New York Times cited Jared Bernstein, a senior fellow at the Center on Budget and Policy Priorities and a former member of the Obama administration, saying, “The idea that Republicans are touting that the job market is a wreck is clearly belied by the data. What matters most to people isn’t G.D.P. growth, it’s jobs and wages. While you can point to some indicators that are underperforming, the labor market isn’t one of them, and that’s where the rubber hits the road for most working households.”
Less partisan commentators echoed these sentiments. “This is a validator,” said Michael Gapen, chief United States economist at Barclays. “This is a report that indicates that the slowdown in hiring earlier in the year has been reversed.”
“This was everything you could have asked for, maybe more,” said Michelle Meyer, head of United States economics at Bank of America Merrill Lynch. “We’re seeing new entrants into the labor market, which implies a longer runway for the business cycle.
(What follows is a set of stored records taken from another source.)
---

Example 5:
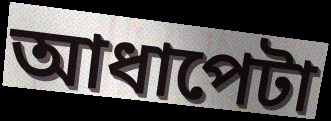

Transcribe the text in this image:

আধাপেটা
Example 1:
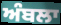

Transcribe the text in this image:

ਅੰਬਲਾ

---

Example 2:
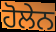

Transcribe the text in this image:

ਹੋਲੇਨ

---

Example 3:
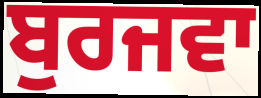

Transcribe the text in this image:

ਬੁਰਜਵਾ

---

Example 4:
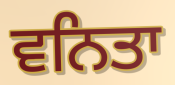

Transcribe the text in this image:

ਵਨਿਤਾ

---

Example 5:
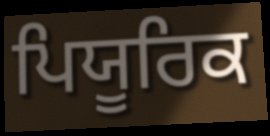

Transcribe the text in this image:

ਪਿਯੂਰਿਕ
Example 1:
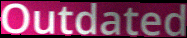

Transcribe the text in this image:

Outdated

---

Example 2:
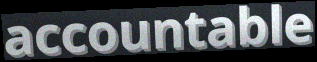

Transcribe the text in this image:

accountable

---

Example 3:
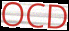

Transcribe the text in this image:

OCD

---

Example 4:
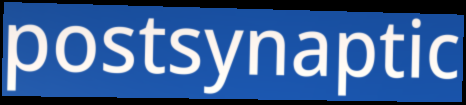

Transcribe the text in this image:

postsynaptic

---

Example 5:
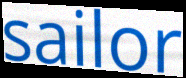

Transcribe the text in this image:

sailor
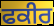
ਫਕੀਰ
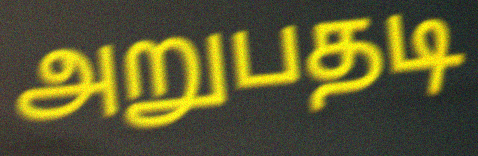
அறுபதடி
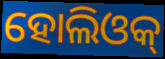
ହୋଲିଓକ୍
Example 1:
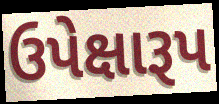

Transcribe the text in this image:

ઉપેક્ષારૂપ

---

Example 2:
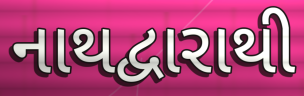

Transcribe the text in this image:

નાથદ્વારાથી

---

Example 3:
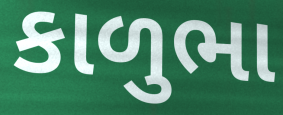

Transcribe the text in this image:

કાળુભા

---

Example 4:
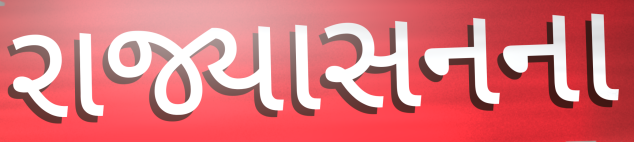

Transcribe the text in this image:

રાજ્યાસનના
The Trump campaign made a great deal of the GDP figures that came out on August 1. Growth was 1.2% (which is not the same as a shrinking economy) in the second quarter, and the first quarter was revised downward to 0.8%. The interplay of quarterly GDP figures and monthly job numbers is complex, but from a political standpoint, GDP is a theoretical number. The jobs figure translates into votes.
Mr. Trump has a big speech coming up on Monday. Advanced copies of the text include these lines, “Americans will have two choices presented to them this November, to stay on the same path that has cost Americans millions of jobs, and declining incomes, or change that can finally allow Americans to reach their potential and become great again.”
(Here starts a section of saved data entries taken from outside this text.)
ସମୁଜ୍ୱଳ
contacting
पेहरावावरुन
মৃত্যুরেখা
Job growth has been positive since October 2010. Since then, the US economy has added jobs every month. Yet the Trump people are trying to sell the idea that the American economy is collapsing. David Malpass was on CNBC earlier today, noting a still historically low participation rate. “What you’ve got is a lot of people being left out of the upturn,” he told CNBC.
This journal does not dispute that. What one does dispute is the wisdom of arguing against the facts. Far better for the Trump campaign would be to argue that the economy is doing well, but the people who are making the profits are not the people profiting from their blood, sweat, toil and tears. Those white, blue-collar males are his base, but it would be more effective among the 10% of the population with little loyalty to either party (the people who will decide the election) if he were to admit that the big picture were not as dark and terrible as he is arguing.